Only the pictures should be dropped; every line of the data must come back exactly as written.
*** Record extracts ***
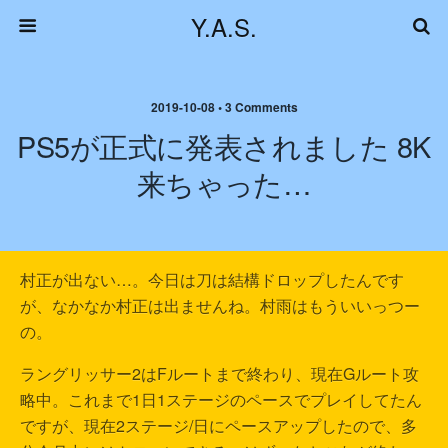
Y.A.S.
2019-10-08 • 3 Comments
PS5が正式に発表されました 8K
来ちゃった…
村正が出ない…。今日は刀は結構ドロップしたんです
が、なかなか村正は出ませんね。村雨はもういいっつー
の。
ラングリッサー2はFルートまで終わり、現在Gルート攻
略中。これまで1日1ステージのペースでプレイしてたん
ですが、現在2ステージ/日にペースアップしたので、多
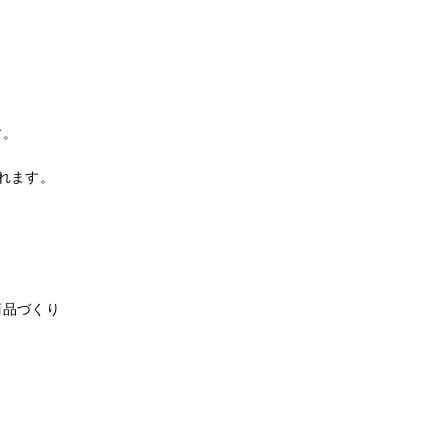
す。
れます。
商品づくり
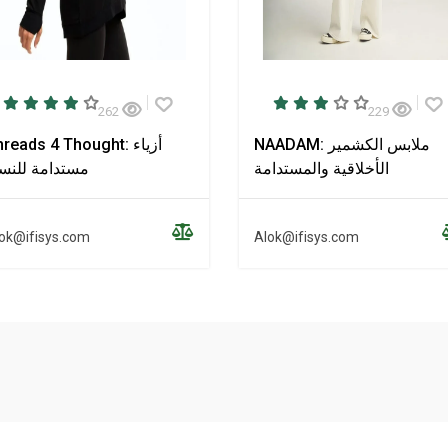
262
229
NAADAM: ملابس الكشمير
Threads 4 Thought: أزي
الأخلاقية والمستدامة
مستدامة للنس
ok@ifisys.com
Alok@ifisys.com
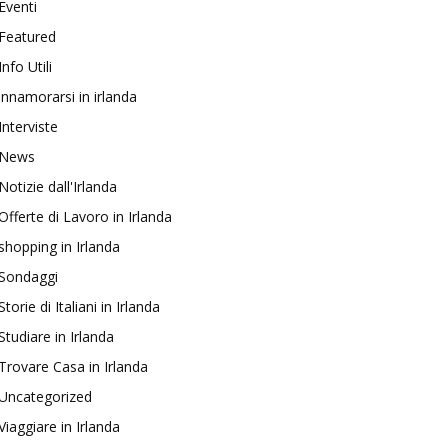
Eventi
Featured
Info Utili
innamorarsi in irlanda
Interviste
News
Notizie dall'Irlanda
Offerte di Lavoro in Irlanda
shopping in Irlanda
Sondaggi
Storie di Italiani in Irlanda
Studiare in Irlanda
Trovare Casa in Irlanda
Uncategorized
Viaggiare in Irlanda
*** End of Record extracts ***
> Response:
Y.A.S.
2019-10-08 • 3 Comments
PS5が正式に発表されました 8K
来ちゃった…
村正が出ない…。今日は刀は結構ドロップしたんです
が、なかなか村正は出ませんね。村雨はもういいっつー
の。
ラングリッサー2はFルートまで終わり、現在Gルート攻
略中。これまで1日1ステージのペースでプレイしてたん
ですが、現在2ステージ/日にペースアップしたので、多
す。
れます。
商品づくり
262
229
NAADAM: ملابس الكشمير
Threads 4 Thought: أزي
الأخلاقية والمستدامة
مستدامة للنس
ok@ifisys.com
Alok@ifisys.com
Eventi
Featured
Info Utili
innamorarsi in irlanda
Interviste
News
Notizie dall'Irlanda
Offerte di Lavoro in Irlanda
shopping in Irlanda
Sondaggi
Storie di Italiani in Irlanda
Studiare in Irlanda
Trovare Casa in Irlanda
Uncategorized
Viaggiare in Irlanda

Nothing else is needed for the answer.